RepSR: Training Efficient VGG-style Super-Resolution Networks with Structural Re-Parameterization and Batch Normalization
Xintao Wang, Chao Dong, Ying Shan
This paper explores training efficient VGG-style super-resolution (SR) networks with the structural re-parameterization technique. The general pipeline of re-parameterization is to train networks with multi-branch topology first, and then merge them into standard 3x3 convolutions for efficient inference. In this work, we revisit those primary designs and investigate essential components for re-parameterizing SR networks. First of all, we find that batch normalization (BN) is important to bring training non-linearity and improve the final performance. However, BN is typically ignored in SR, as it usually degrades the performance and introduces unpleasant artifacts. We carefully analyze the cause of BN issue and then propose a straightforward yet effective solution. In particular, we first train SR networks with mini-batch statistics as usual, and then switch to using population statistics at the later training period.
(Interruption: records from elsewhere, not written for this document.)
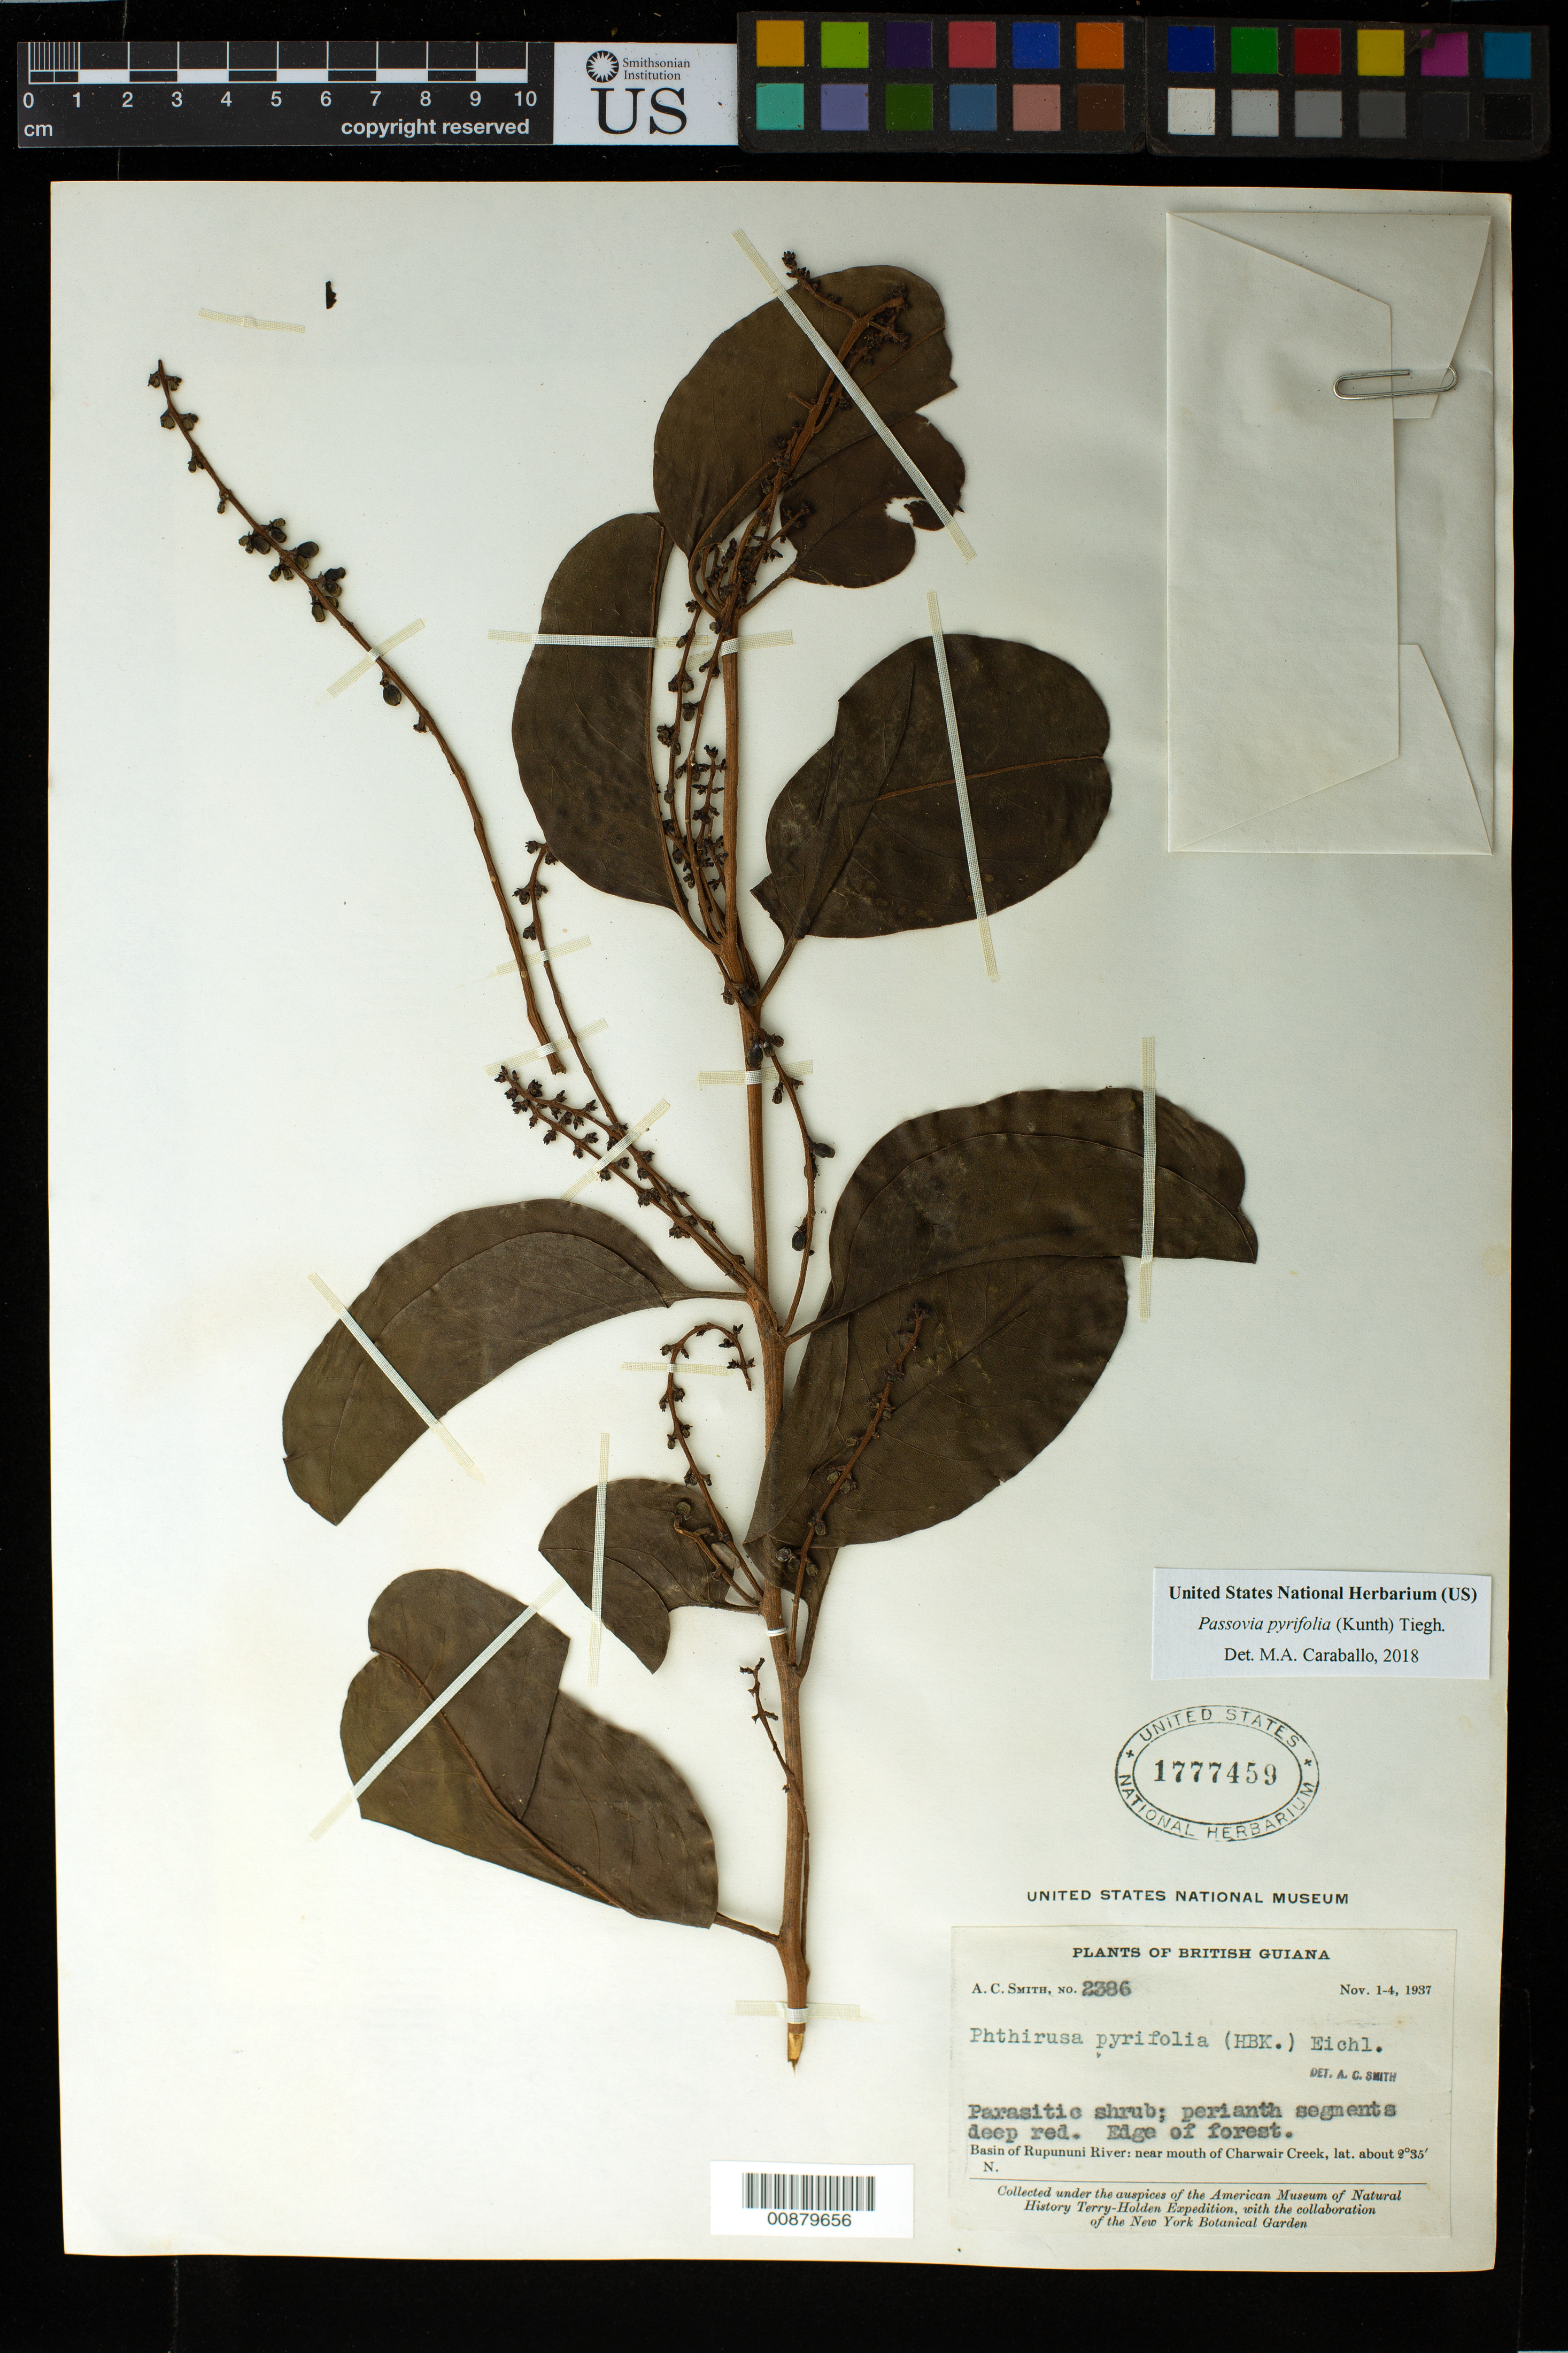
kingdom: Plantae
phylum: Tracheophyta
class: Magnoliopsida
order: Santalales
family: Loranthaceae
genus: Passovia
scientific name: Passovia pyrifolia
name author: (Kunth) Tiegh.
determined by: Caraballo-Ortiz, Marcos A., (MISS), University of Mississippi (UNITED STATES)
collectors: A. C. Smith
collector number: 2386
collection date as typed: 1-Nov-37 to 4-Nov-37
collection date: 1937-11-01/1937-11-04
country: Guyana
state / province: U. Takutu-U. Essequibo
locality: Charwair Creek, near mouth, Rupununi R. basin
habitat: Edge of forest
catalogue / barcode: US 1777459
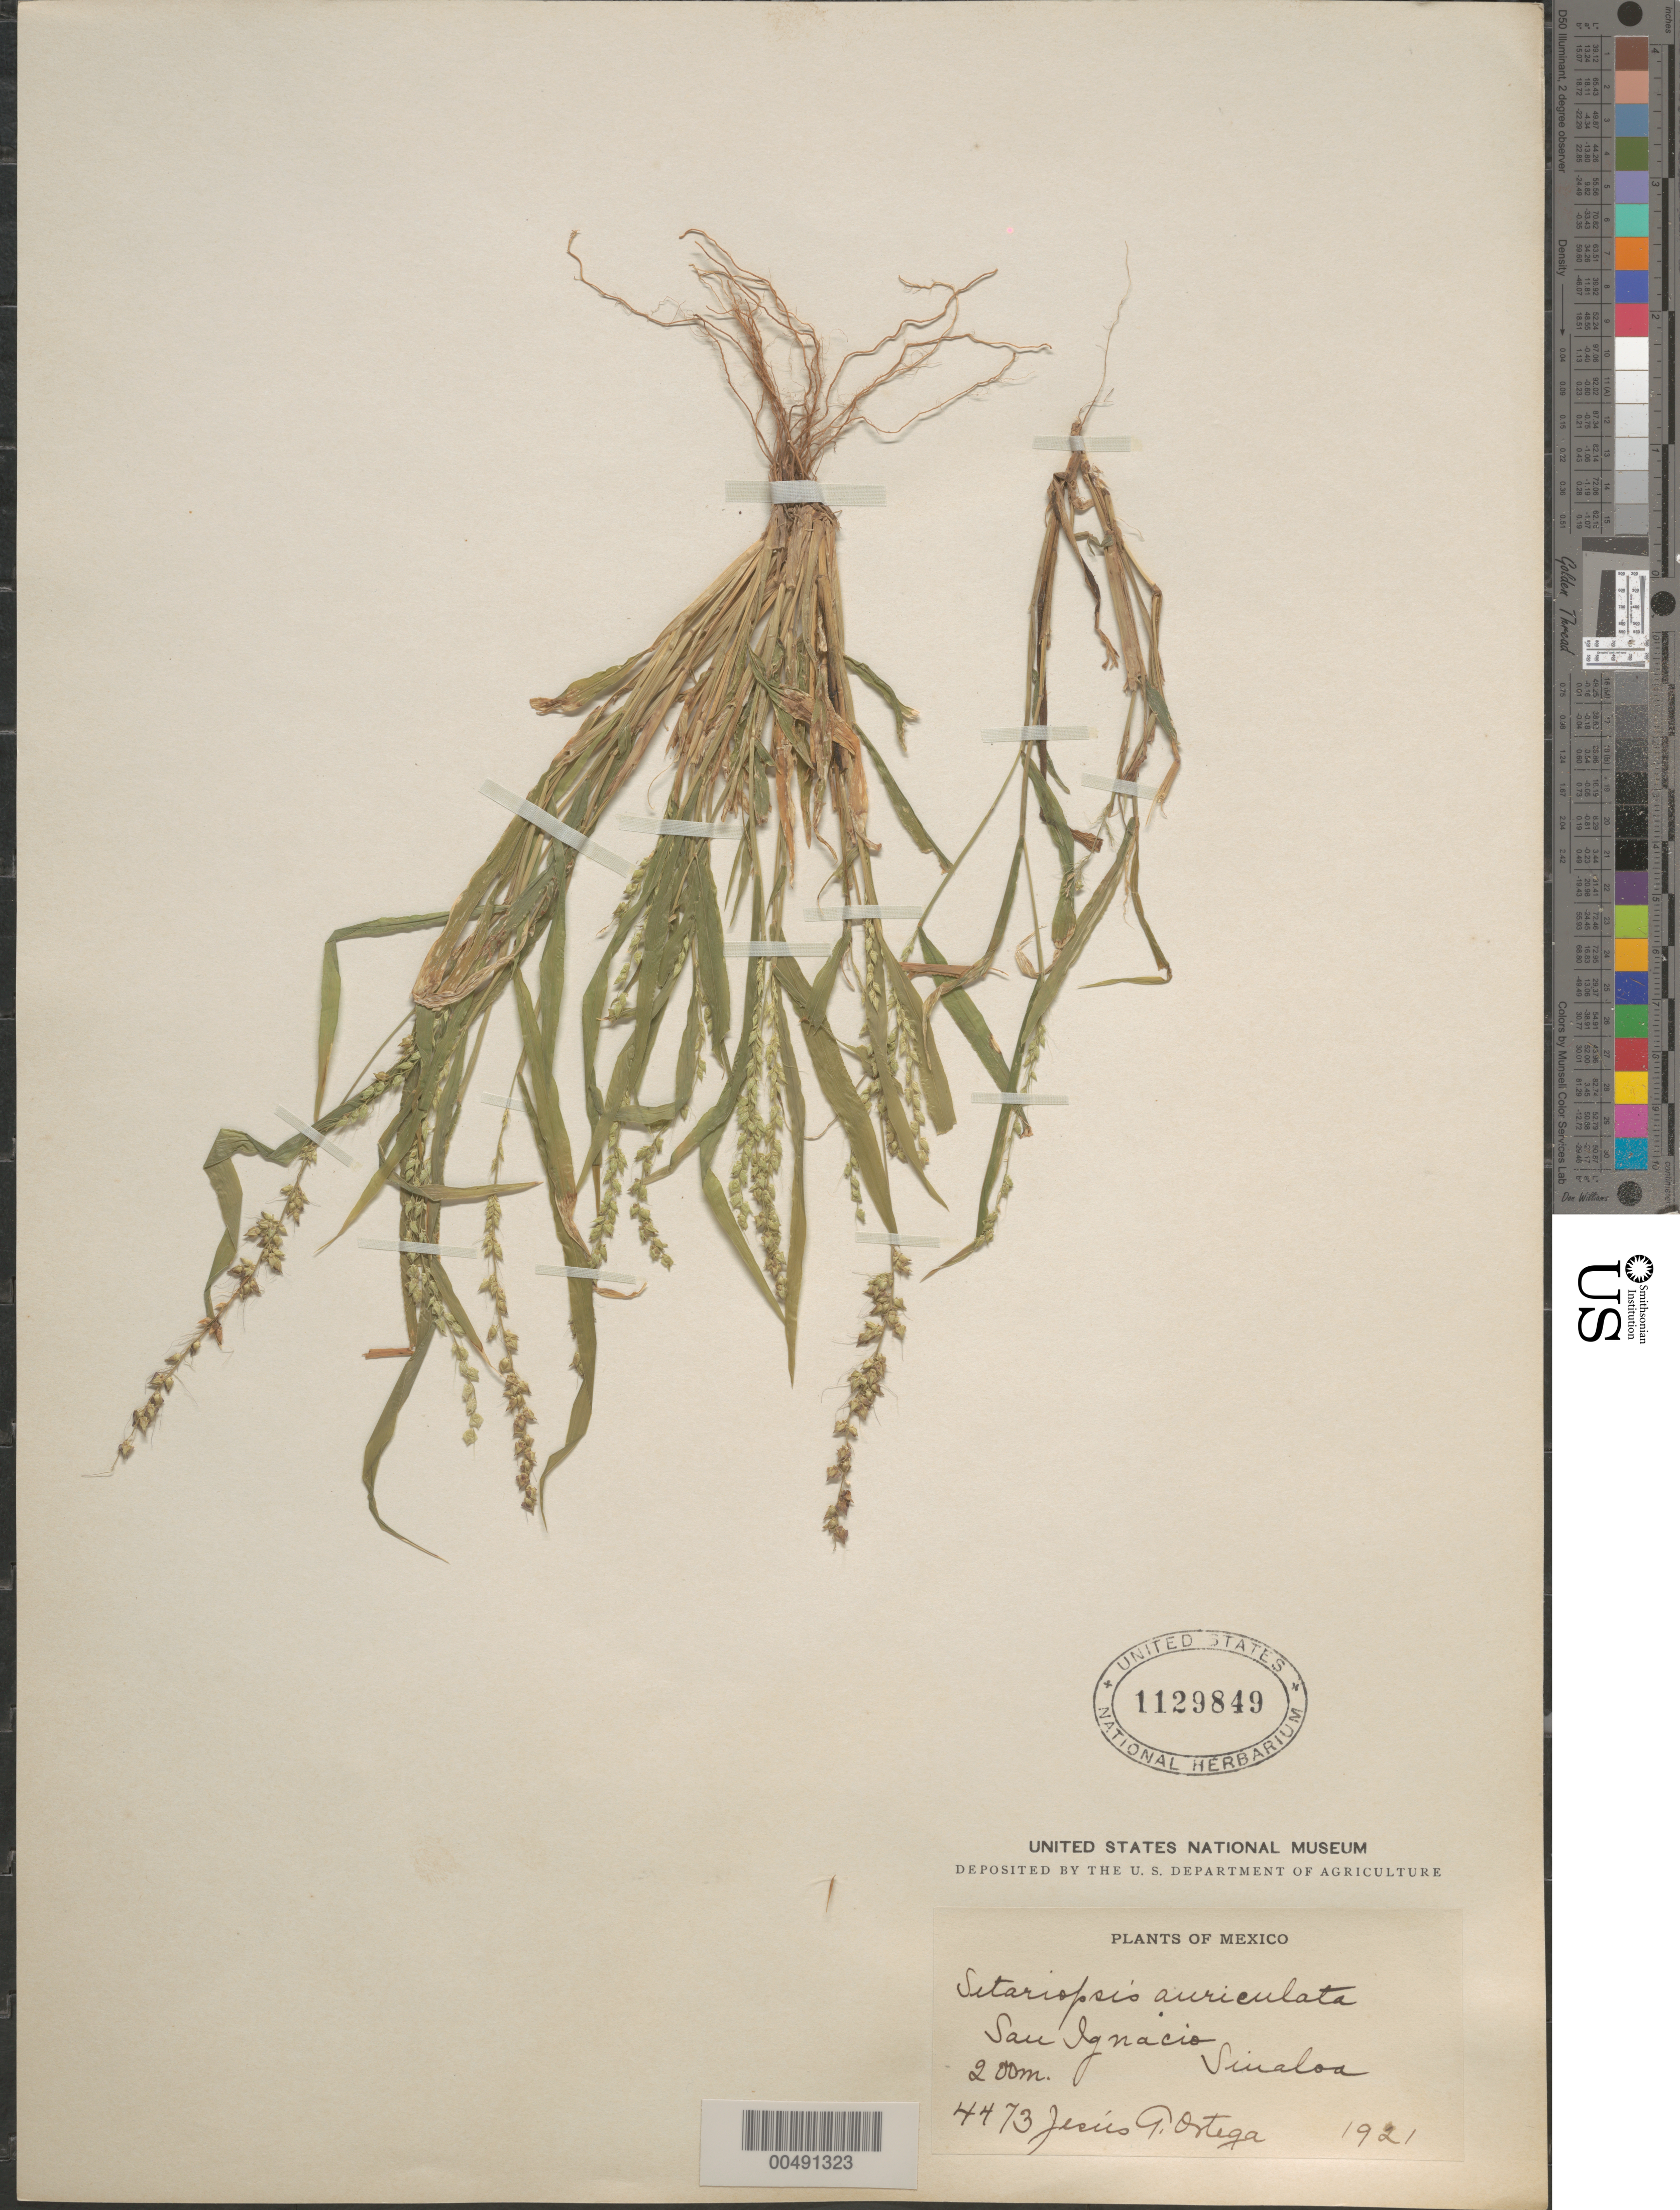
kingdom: Plantae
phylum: Tracheophyta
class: Liliopsida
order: Poales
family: Poaceae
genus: Setariopsis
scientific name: Setariopsis auriculata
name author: (E. Fourn.) Scribn.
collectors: J. Ortega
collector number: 4473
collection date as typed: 1921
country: Mexico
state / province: Sinaloa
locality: San Ignacio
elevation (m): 200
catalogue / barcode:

While we have successfully re-introduced BN into SR, we further design a new re-parameterizable block tailored for SR, namely RepSR. It consists of a clean residual path and two expand-and-squeeze convolution paths with the modified BN. Extensive experiments demonstrate that our simple RepSR is capable of achieving superior performance to previous SR re-parameterization methods among different model sizes. In addition, our RepSR can achieve a better trade-off between performance and actual running time (throughput) than previous SR methods.